Access and Availability

Workbench | Enhanced Advanced

Once you’ve defined a cluster and brought it online you’ll need to decide how the cluster should be addressed by end users. There are two distinct approaches to this:

  1. Single Node Routing. Provide users with the address of one of the nodes. This node will automatically route traffic and sessions as required to the other nodes. This has the benefit of simplicity (no additional software or hardware required) but also results in a single point of failure.

  2. Multiple Node Routing. Put the nodes behind some type of system that routes traffic to them (e.g. dynamic DNS or a software or hardware load balancer). While this requires additional configuration it also enables all of nodes to serve as points of failover for each other.

Both of these options are described in detail below.

Single node routing

In a Single Node Routing configuration, you designate one of the nodes in the cluster as the main one and provide end users with the address of this node as their point of access.

For example, you could define three nodes with the following www-host-name values set: rstudio.example.com

rstudio2.example.com

rstudio3.example.com

Users would access the cluster using http://rstudio.example.com. This node would in turn route traffic and sessions both to itself and the other nodes in the cluster in accordance with the active load balancing strategy.

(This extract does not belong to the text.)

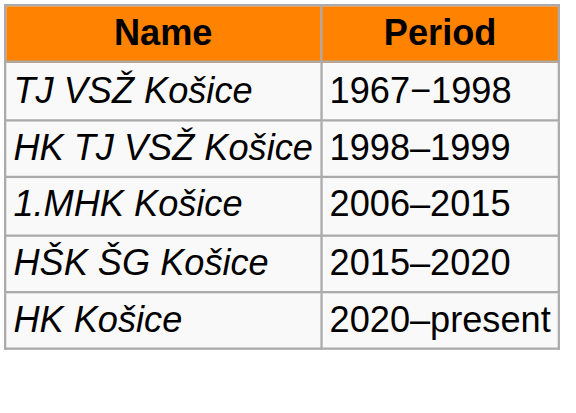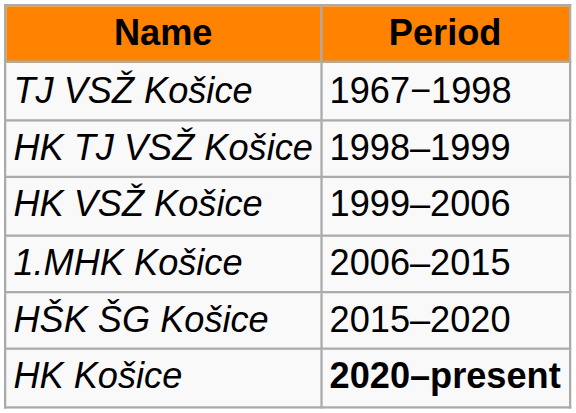+ row: HK VSŽ Košice | 1999–2006
HK Košice | Period: normal -> bold
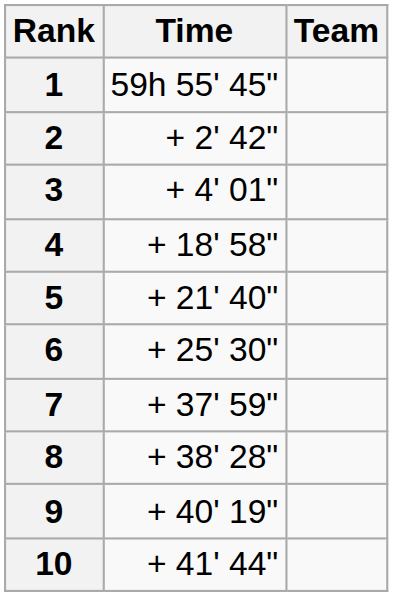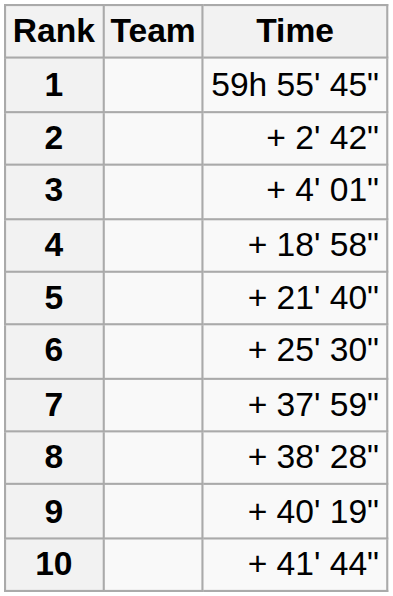columns swapped: Team <-> Time
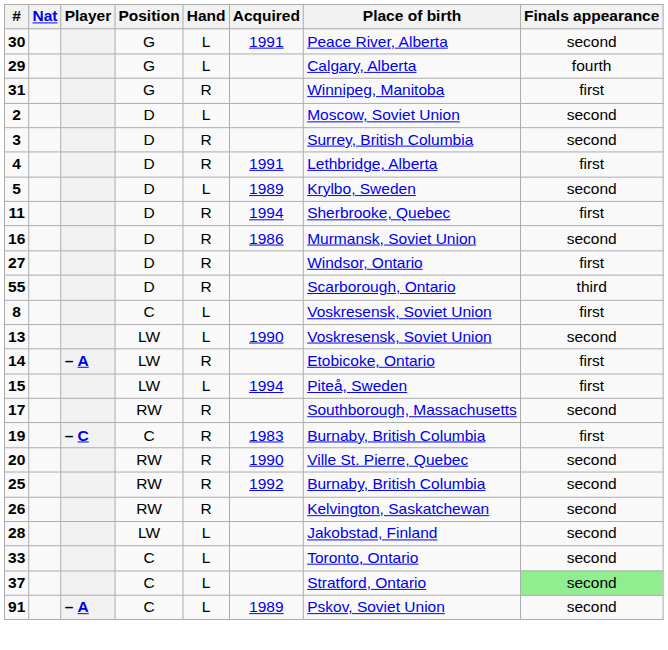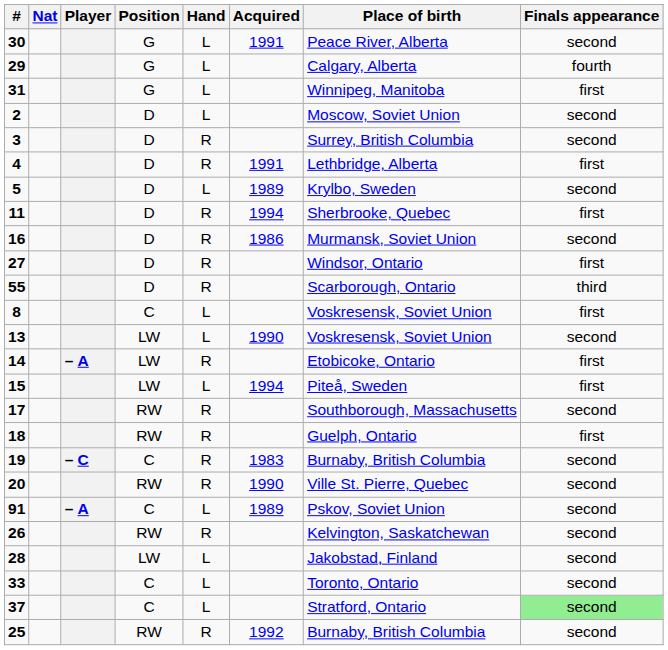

Note that in this configuration the rstudio2.example.com and rstudio3.example.com nodes can either fail or be removed from the cluster at any time and service will continue to users. However, if the main node fails or is removed then the cluster is effectively down.

Multiple node routing

In a Multiple Node Routing configuration all of the nodes in the cluster are peers and provide failover for each other. This requires that some external system (dynamic DNS or a load balancer) route traffic to the nodes; see below for examples and caveats. In this scenario any of the nodes can fail and service will continue, so long as the external router can respond intelligently to a node being unreachable.

For example, here’s an Nginx reverse-proxy configuration that you could use with the cluster defined above:

http {
  upstream rstudio-server {
    server rstudio1.example.com;
    server rstudio2.example.com backup;
    server rstudio3.example.com backup;
  }
  server {
    listen 80;
    location / {
      proxy_pass http://rstudio-server;
      proxy_redirect http://rstudio-server/ $scheme://$host/;
    }
  }
}

In this scenario the Nginx software load balancer would be running on rstudio.example.com and reverse proxy traffic to rstudio1.example.com, rstudio2.example.com, etc. Note that one node is designated by convention as the main one so traffic is routed there by default. However, if that node fails then Nginx automatically makes use of the backup nodes.

This is merely one example as there are many ways to route traffic to multiple servers—Posit Workbench load balancing is designed to be compatible with all of them.

External load balancers

When using an external load balancer with a Multiple Node Routing configuration, the external load balancer may be configured as active/active or active/passive.

Posit Workbench load balances all requests internally in an active/active way, deciding where new sessions will be started, and routing requests to existing sessions, regardless of which Workbench node received the initial request from the external load balancer. The Workbench node that receives the request will re-route the request appropriately. Therefore, the external load balancer does not determine which Workbench node will respond to the request.

  • External load balancer configured as active/passive: All requests are routed by the external load balancer to a single Workbench node. If that node becomes unavailable or unresponsive, the external load balancer will select a different Workbench node. The Workbench node may route the request to another node to handle the request. The external load balancer provides failover / high availability, while Posit Workbench’s load balancer provides scalability across nodes.

  • External load balancer configured as active/active: Per above, Posit Workbench’s internal load balancer may re-route the request to another node. Consequently, having the external load balancer select different nodes per request will not actually help balance the session load. Again, the external load balancer provides high availability, while scalability is still provided by the internal load balancer.

Using SSL

If you are running Posit Workbench on a public facing network then using SSL encryption is strongly recommended. Without this all user session data is sent in the clear and can be intercepted by malicious parties.

The recommended SSL configuration depends on which access topology you’ve deployed.

Single node routing

For a single node routing deployment, you would configure each node of the cluster to use SSL as described in the Secure Sockets (SSL) section. The nodes will then use SSL for both external and intra-machine communication.

Note

In this configuration, you must ensure that your load-balancer file lists the hostname in the same format listed on host’s SSL certificate in the Common Name (CN) or Subject Alternative Name (SAN) field, so that the nodes are able to validate each others’ certificates when connecting.

Multiple node routing

For a multiple node routing deployment, you would configure SSL within the external routing layer (e.g., the Nginx server in the example above) and use standard unencrypted HTTP for the individual nodes. When using a routing layer for SSL termination in this way, it is the responsibility of that routing layer to perform header rewriting for the http/https transition.

You can optionally configure the Workbench nodes to use SSL as well, but this is not strictly required if all communication with outside networks is done via the external routing layer.